> **WORK TO BE COMPLETED**
Give every entry again, unchanged, and leave its images out.

Raw records

════════════════════

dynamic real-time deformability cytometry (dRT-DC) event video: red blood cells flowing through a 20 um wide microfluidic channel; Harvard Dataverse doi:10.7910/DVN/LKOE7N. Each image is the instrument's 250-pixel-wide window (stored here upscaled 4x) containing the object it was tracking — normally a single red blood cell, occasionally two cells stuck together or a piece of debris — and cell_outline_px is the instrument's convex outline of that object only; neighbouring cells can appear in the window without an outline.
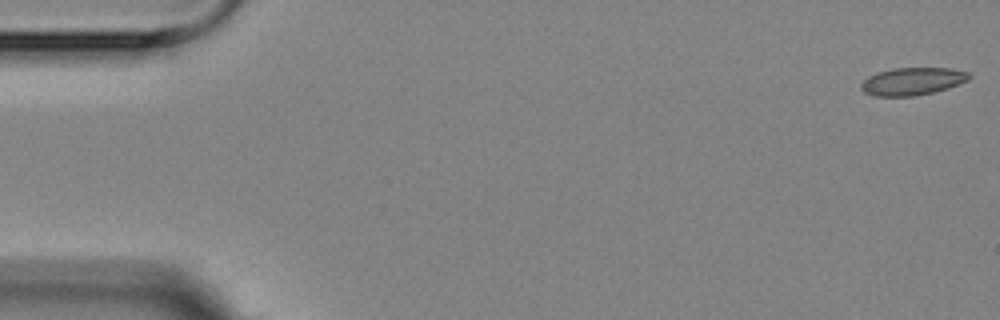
{"species": "Egyptian fruit bat (a non-hibernating species)", "species_latin": "Rousettus aegyptiacus", "temperature_condition": "room temperature", "stored_images_in_passage": 6, "camera_frame_rate_fps": 3000, "um_per_image_px": 0.085, "animal": {"sex": "female"}, "frame": {"image": 1, "passage_image": 1, "time_ms": 0.0, "image_size_px": [1000, 320], "cell_outline_px": [[972, 76], [968, 80], [948, 88], [916, 96], [872, 96], [864, 92], [860, 88], [860, 84], [868, 76], [892, 68], [952, 68], [968, 72]], "centroid_in_image_um": [77.55, 6.91], "position_along_channel_um": 7.5, "area_um2": 17.4}}
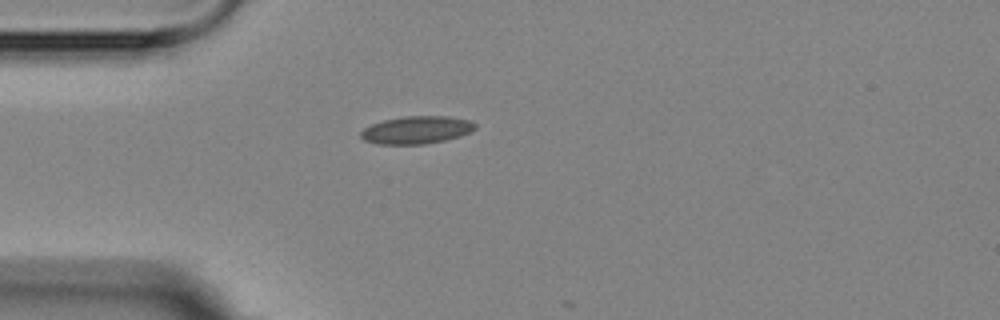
{"frame": {"image": 2, "passage_image": 5, "time_ms": 4.667, "image_size_px": [1000, 320], "cell_outline_px": [[476, 128], [460, 136], [444, 140], [424, 144], [376, 144], [364, 140], [360, 136], [360, 132], [364, 128], [372, 124], [384, 120], [404, 116], [448, 116], [472, 120], [476, 124]], "centroid_in_image_um": [35.41, 11.04], "position_along_channel_um": 49.6, "area_um2": 18.44}}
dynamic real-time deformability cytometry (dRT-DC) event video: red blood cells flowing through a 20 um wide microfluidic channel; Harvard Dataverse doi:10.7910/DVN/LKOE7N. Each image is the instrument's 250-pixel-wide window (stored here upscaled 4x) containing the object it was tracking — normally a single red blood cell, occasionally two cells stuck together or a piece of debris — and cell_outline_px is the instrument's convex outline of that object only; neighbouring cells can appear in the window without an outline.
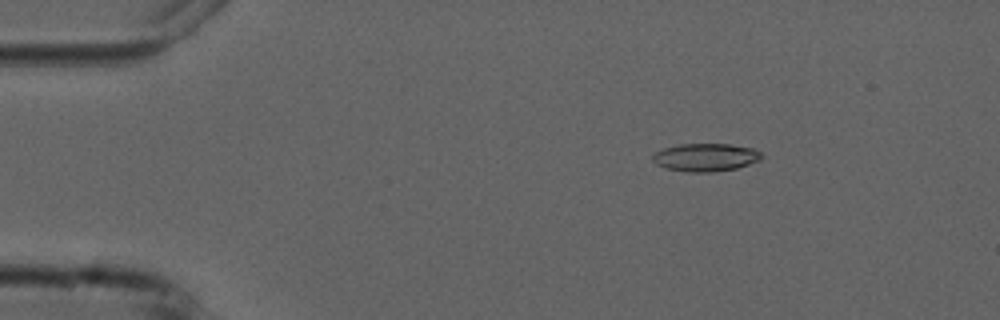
{"species": "common noctule bat (a hibernating species)", "species_latin": "Nyctalus noctula", "temperature_condition": "cold", "stored_images_in_passage": 5, "camera_frame_rate_fps": 3000, "um_per_image_px": 0.085, "animal": {"sex": "male", "forearm_length_mm": 52.5}, "frame": {"image": 1, "passage_image": 3, "time_ms": 2.667, "image_size_px": [1000, 320], "cell_outline_px": [[764, 156], [760, 160], [736, 168], [712, 172], [688, 172], [664, 168], [656, 164], [652, 160], [652, 156], [656, 152], [664, 148], [680, 144], [732, 144], [752, 148], [760, 152]], "centroid_in_image_um": [59.97, 13.37], "position_along_channel_um": 25.0, "area_um2": 17.74}}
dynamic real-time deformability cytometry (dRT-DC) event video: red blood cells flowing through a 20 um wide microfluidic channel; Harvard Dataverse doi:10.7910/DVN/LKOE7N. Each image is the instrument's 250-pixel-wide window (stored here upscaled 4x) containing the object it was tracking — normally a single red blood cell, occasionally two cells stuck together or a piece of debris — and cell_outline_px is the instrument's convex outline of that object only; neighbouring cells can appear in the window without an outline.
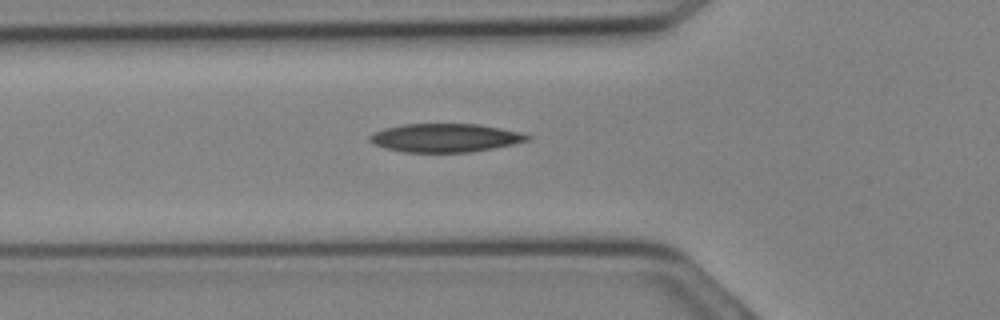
{"species": "Egyptian fruit bat (a non-hibernating species)", "species_latin": "Rousettus aegyptiacus", "temperature_condition": "cold", "stored_images_in_passage": 12, "camera_frame_rate_fps": 3000, "um_per_image_px": 0.085, "animal": {"sex": "female"}, "frame": {"image": 1, "passage_image": 6, "time_ms": 1.667, "image_size_px": [1000, 320], "cell_outline_px": [[532, 140], [472, 152], [404, 152], [384, 148], [372, 144], [368, 140], [368, 136], [384, 128], [404, 124], [480, 124], [520, 132], [532, 136]], "centroid_in_image_um": [37.84, 11.72], "position_along_channel_um": 88.0, "area_um2": 26.24}}
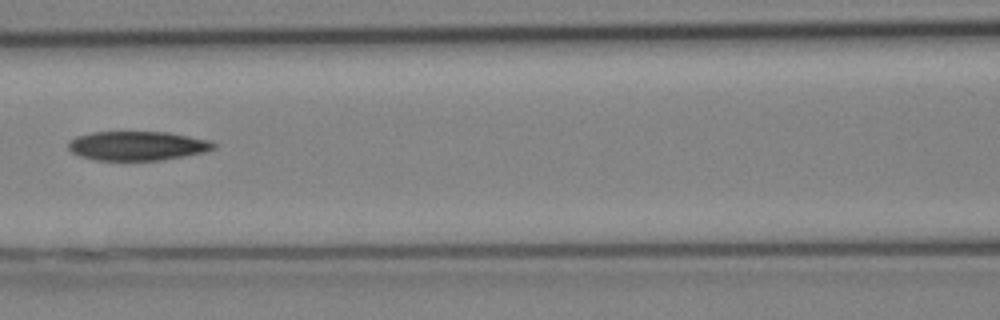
{"frame": {"image": 2, "passage_image": 9, "time_ms": 2.667, "image_size_px": [1000, 320], "cell_outline_px": [[216, 148], [204, 152], [184, 156], [160, 160], [92, 160], [80, 156], [72, 152], [68, 148], [68, 144], [76, 136], [92, 132], [164, 132], [212, 140], [216, 144]], "centroid_in_image_um": [11.68, 12.39], "position_along_channel_um": 154.9, "area_um2": 24.68}}
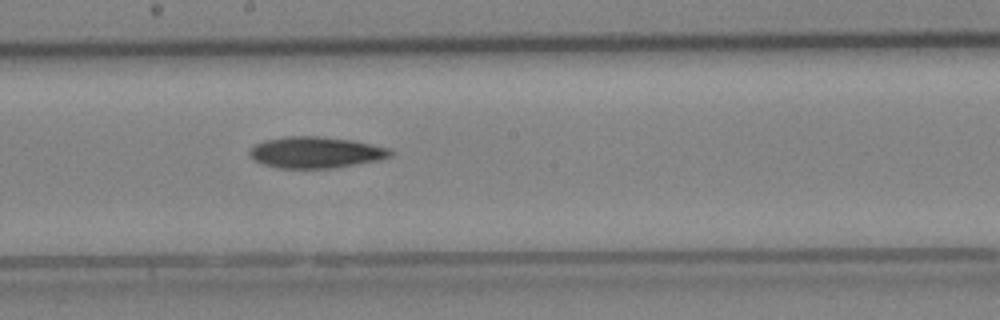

════════════════════

> **THE REPLY**
dynamic real-time deformability cytometry (dRT-DC) event video: red blood cells flowing through a 20 um wide microfluidic channel; Harvard Dataverse doi:10.7910/DVN/LKOE7N. Each image is the instrument's 250-pixel-wide window (stored here upscaled 4x) containing the object it was tracking — normally a single red blood cell, occasionally two cells stuck together or a piece of debris — and cell_outline_px is the instrument's convex outline of that object only; neighbouring cells can appear in the window without an outline.
{"species": "Egyptian fruit bat (a non-hibernating species)", "species_latin": "Rousettus aegyptiacus", "temperature_condition": "room temperature", "stored_images_in_passage": 6, "camera_frame_rate_fps": 3000, "um_per_image_px": 0.085, "animal": {"sex": "female"}, "frame": {"image": 1, "passage_image": 1, "time_ms": 0.0, "image_size_px": [1000, 320], "cell_outline_px": [[972, 76], [968, 80], [948, 88], [916, 96], [872, 96], [864, 92], [860, 88], [860, 84], [868, 76], [892, 68], [952, 68], [968, 72]], "centroid_in_image_um": [77.55, 6.91], "position_along_channel_um": 7.5, "area_um2": 17.4}}
{"frame": {"image": 2, "passage_image": 5, "time_ms": 4.667, "image_size_px": [1000, 320], "cell_outline_px": [[476, 128], [460, 136], [444, 140], [424, 144], [376, 144], [364, 140], [360, 136], [360, 132], [364, 128], [372, 124], [384, 120], [404, 116], [448, 116], [472, 120], [476, 124]], "centroid_in_image_um": [35.41, 11.04], "position_along_channel_um": 49.6, "area_um2": 18.44}}
dynamic real-time deformability cytometry (dRT-DC) event video: red blood cells flowing through a 20 um wide microfluidic channel; Harvard Dataverse doi:10.7910/DVN/LKOE7N. Each image is the instrument's 250-pixel-wide window (stored here upscaled 4x) containing the object it was tracking — normally a single red blood cell, occasionally two cells stuck together or a piece of debris — and cell_outline_px is the instrument's convex outline of that object only; neighbouring cells can appear in the window without an outline.
{"species": "common noctule bat (a hibernating species)", "species_latin": "Nyctalus noctula", "temperature_condition": "cold", "stored_images_in_passage": 5, "camera_frame_rate_fps": 3000, "um_per_image_px": 0.085, "animal": {"sex": "male", "forearm_length_mm": 52.5}, "frame": {"image": 1, "passage_image": 3, "time_ms": 2.667, "image_size_px": [1000, 320], "cell_outline_px": [[764, 156], [760, 160], [736, 168], [712, 172], [688, 172], [664, 168], [656, 164], [652, 160], [652, 156], [656, 152], [664, 148], [680, 144], [732, 144], [752, 148], [760, 152]], "centroid_in_image_um": [59.97, 13.37], "position_along_channel_um": 25.0, "area_um2": 17.74}}
dynamic real-time deformability cytometry (dRT-DC) event video: red blood cells flowing through a 20 um wide microfluidic channel; Harvard Dataverse doi:10.7910/DVN/LKOE7N. Each image is the instrument's 250-pixel-wide window (stored here upscaled 4x) containing the object it was tracking — normally a single red blood cell, occasionally two cells stuck together or a piece of debris — and cell_outline_px is the instrument's convex outline of that object only; neighbouring cells can appear in the window without an outline.
{"species": "Egyptian fruit bat (a non-hibernating species)", "species_latin": "Rousettus aegyptiacus", "temperature_condition": "cold", "stored_images_in_passage": 12, "camera_frame_rate_fps": 3000, "um_per_image_px": 0.085, "animal": {"sex": "female"}, "frame": {"image": 1, "passage_image": 6, "time_ms": 1.667, "image_size_px": [1000, 320], "cell_outline_px": [[532, 140], [472, 152], [404, 152], [384, 148], [372, 144], [368, 140], [368, 136], [384, 128], [404, 124], [480, 124], [520, 132], [532, 136]], "centroid_in_image_um": [37.84, 11.72], "position_along_channel_um": 88.0, "area_um2": 26.24}}
{"frame": {"image": 2, "passage_image": 9, "time_ms": 2.667, "image_size_px": [1000, 320], "cell_outline_px": [[216, 148], [204, 152], [184, 156], [160, 160], [92, 160], [80, 156], [72, 152], [68, 148], [68, 144], [76, 136], [92, 132], [164, 132], [212, 140], [216, 144]], "centroid_in_image_um": [11.68, 12.39], "position_along_channel_um": 154.9, "area_um2": 24.68}}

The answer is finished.